С приходом Глеба в наш класс мне пришлось заново учиться понимать ребят: почему все они так дружно встали на сторону Глеба?!
— Чацкий не слушает Софью, — открывают они. — Не видит её состояния. Он занят только тем, что чувствует сам.
— Не только Софью, он вообще не видит собеседника, иначе зачем стал бы перед Фамусовым высказывать сокровенные взгляды?
— Его одиночество закономерно, таких умных, как он, там больше нет, но разве может он один бороться с фамусовским обществом? Он мог бы убедить кое в чём Софью, Софья поумнее остальных.
— Он очень честный, этот Чацкий, и крепко держится за то, во что верит. Никто не может разрушить его взгляды.
Я молчала, ничем не помогая им, хотела, чтобы они сами поняли: комедия и о нас, какими станем мы, как проживём жизнь? Я подводила их к тому, что Чацкий — эгоист. А Глеб сознательно культивирует эгоизм, чем, безусловно, рано или поздно тоже может обречь себя на одиночество.
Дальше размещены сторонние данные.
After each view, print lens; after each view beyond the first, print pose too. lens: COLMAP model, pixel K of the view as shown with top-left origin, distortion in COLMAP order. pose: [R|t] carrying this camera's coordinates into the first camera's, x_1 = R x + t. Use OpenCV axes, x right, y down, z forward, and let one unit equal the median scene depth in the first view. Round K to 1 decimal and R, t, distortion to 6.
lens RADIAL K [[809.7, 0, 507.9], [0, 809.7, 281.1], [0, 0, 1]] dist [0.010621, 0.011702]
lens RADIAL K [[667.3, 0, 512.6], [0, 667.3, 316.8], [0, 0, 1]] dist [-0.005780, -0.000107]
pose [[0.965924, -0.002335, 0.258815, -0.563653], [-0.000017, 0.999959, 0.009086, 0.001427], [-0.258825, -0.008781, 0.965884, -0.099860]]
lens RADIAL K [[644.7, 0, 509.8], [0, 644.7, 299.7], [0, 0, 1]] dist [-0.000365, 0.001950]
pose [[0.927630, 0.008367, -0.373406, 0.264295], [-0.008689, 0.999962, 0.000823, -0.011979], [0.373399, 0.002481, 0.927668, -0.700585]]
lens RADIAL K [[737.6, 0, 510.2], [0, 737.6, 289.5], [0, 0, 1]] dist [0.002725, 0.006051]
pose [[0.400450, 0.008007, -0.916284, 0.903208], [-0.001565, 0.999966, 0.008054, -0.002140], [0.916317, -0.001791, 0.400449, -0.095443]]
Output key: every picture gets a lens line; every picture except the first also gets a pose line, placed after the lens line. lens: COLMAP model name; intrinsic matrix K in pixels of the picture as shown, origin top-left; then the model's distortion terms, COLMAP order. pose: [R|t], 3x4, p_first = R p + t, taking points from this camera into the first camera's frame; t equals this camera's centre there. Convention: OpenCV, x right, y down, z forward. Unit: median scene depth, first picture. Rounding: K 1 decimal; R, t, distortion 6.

Мне хотелось сказать это Глебу. И ещё сказать: пусть порой сострадание и не помогает тому, у кого горе (как правило, помогает), но отсутствие его нравственно убивает самого человека.
Вместе с тем я понимала: Глеб словам не поверит. Поэтому придумала поездку в Брест.
Сначала мы встретились с пограничниками и дали им концерт.
В концерте Глеб участвовать не захотел. «Играть на гитаре я не умею, петь не умею и стихов читать не умею».
Наконец Брест. Ветер сдувал с кирпичных развалин снег, в щелях между камнями сиротливо метались сухие травинки. Разных размеров башмаки сожжённых детей, скелеты детей на фотографиях и глаза у детей — недетские, глаза — перед смертью, глухая тишина сдерживающих дыхание людей, осторожно ступающих по паркету музея, — всё это связывало нас в общий узел: мы жались друг к другу и шли медленно, вздрагивали, встречаясь с глазами погибших.
На пути к выходу нас остановил голос:
— Напишите впечатления в книгу.
Он застал нас врасплох.
Ребята недоумённо посмотрели на служителя музея — не в цирке же мы побывали — и пошли к двери, а Глеб остановился. Стоял посередине фойе сгорбившись, растерянно глядя вслед ребятам. Но вот он подошёл к книге, открыл её. Сперва долго, морщась, вчитывался в строчки записей, оглянулся на ребят, остановившихся у двери, ткнулся невидящим взглядом в меня и стал писать.
Подошли Даша с Шурой, тоже потерянные, долго разглядывали кривую запись Глеба — «Мы не забудем» — и расписались под ней.
Стали подходить другие. Читали, ставили свою подпись — и оставались подле Глеба, словно ждали ещё чего-то.
Я поняла, что поступила с ними жестоко: вырвала их из сегодняшней спокойной зимы, когда они ещё полны впечатлениями от встреч с пограничниками, когда в руках значки и проспекты о Беловежской пуще, кинула в прошлую беду, лично для меня живую.